Ghana's Deputy Ambassador to China

Personal details
- Born: Nana Akua Simpson 3 September 1969 (age 56) Saltpond, Ghana
- Party: New Patriotic Party
- Children: 4
- Alma mater: University of Cape Coast Accra Girls Senior High School

= Nana Akua Owusu Afriyie =

Ghanaian politician

Nana Akua Owusu Afriyieh (born 3 September 1969) is a Ghanaian politician and a member of the New Patriotic Party. She is currently Ghana's Deputy Ambassador to China. She was the Member of Parliament for Ablekuma North constituency.

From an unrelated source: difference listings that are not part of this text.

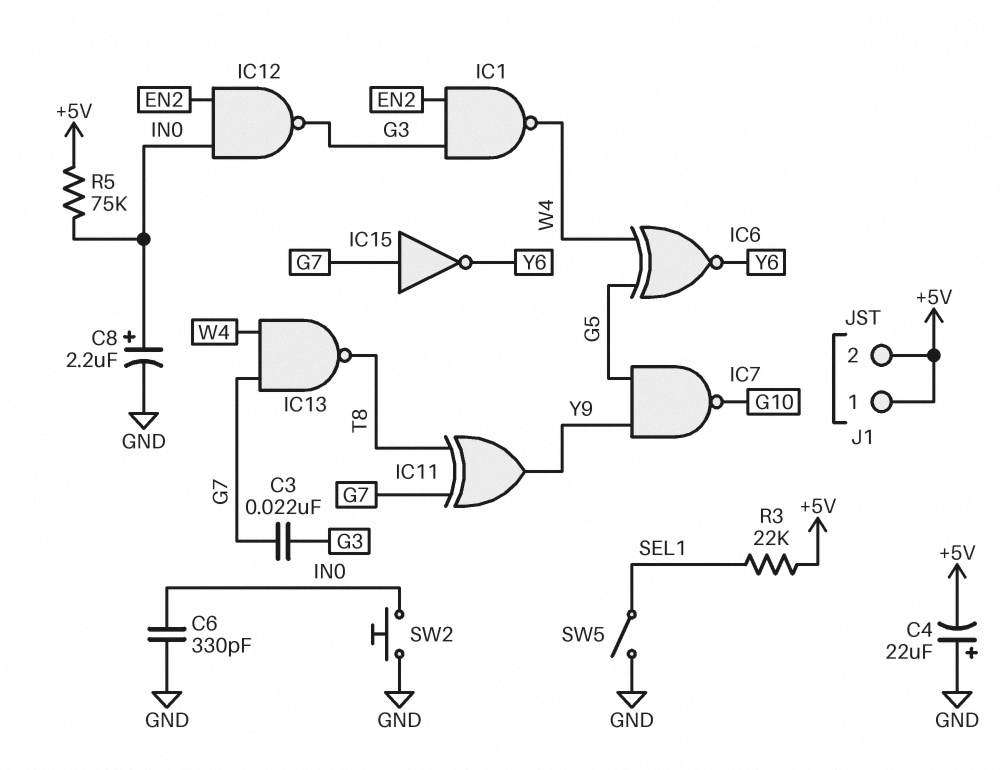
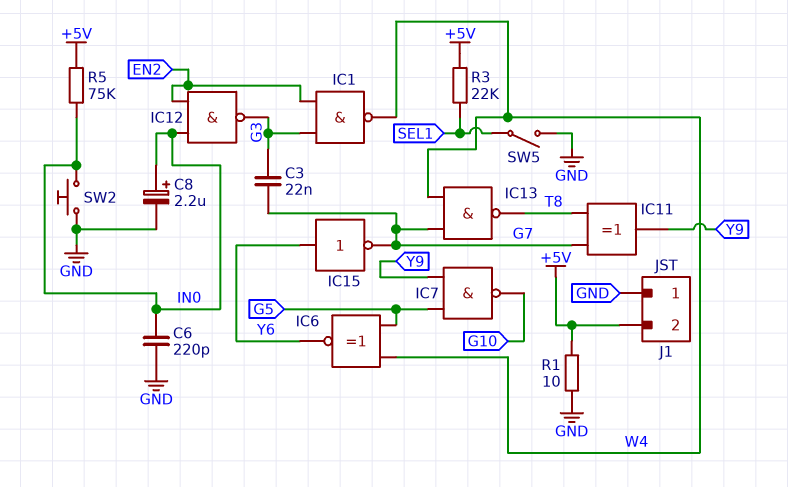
C4: 22uF (plus GND, minus +5V) -> none
C6: 330pF (GND, IN0) -> 220pF (GND, IN0)
IC15: NOT (in G7, out Y6) -> NOT (in Y6, out G7)
J1 pin 1: +5V -> GND
R1: none -> 10 (+5V, GND)

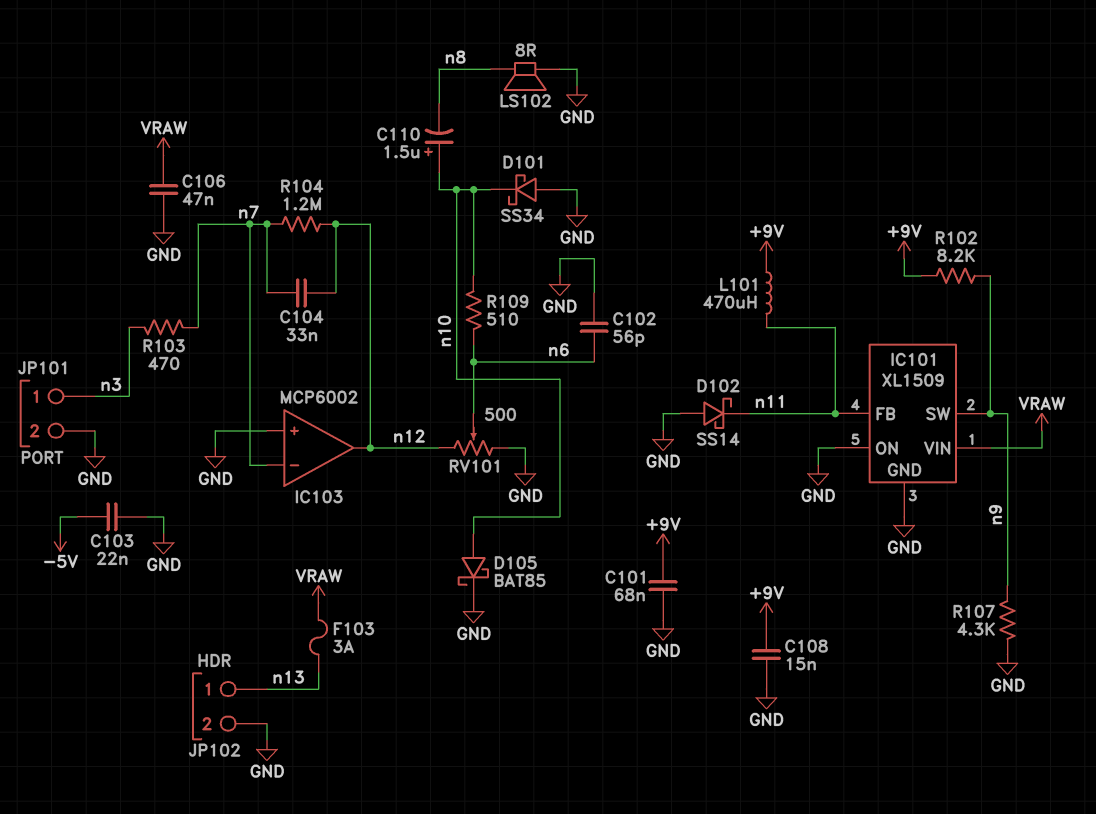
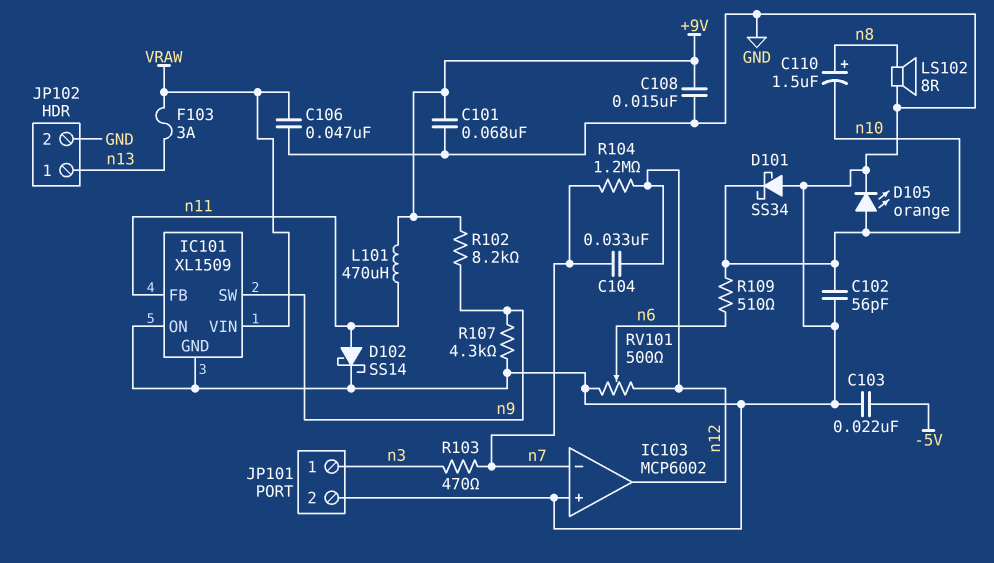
C102: 56pF (GND, n6) -> 56pF (GND, n10)
C110: 1.5uF (plus n10, minus n8) -> 1.5uF (plus n8, minus n10)
D102: schottky SS14 (A GND, K n11) -> schottky SS14 (A n11, K GND)
D105: schottky BAT85 (A n10, K GND) -> LED orange (A n10, K GND)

==Early life and education==
Owusu Afriyieh was born on 3 September 1969 in Saltpond, Central Region. She holds a diploma in Management Studies from the University of Cape Coast.

== Politics ==
In 2015, she contested and won the NPP parliamentary seat for the Ablekuma North Constituency in the Greater Accra Region. She won this parliamentary seat during the 2016 Ghanaian general elections. Three other candidates, namely Sally Amaki Darko of the National Democratic Congress, and Akwasi Asiama Adade of the Conventions People's Party also contested in the 2016 by-election of Ablekuma North held on 7 December 2016. Owusu Afriyie won the election by obtaining 54,698 votes out of the 82,091 cast, representing 66.84 percent of total valid votes.

==Personal life==
Owusu Afriyieh is a widow with four children. She identifies as a Christian.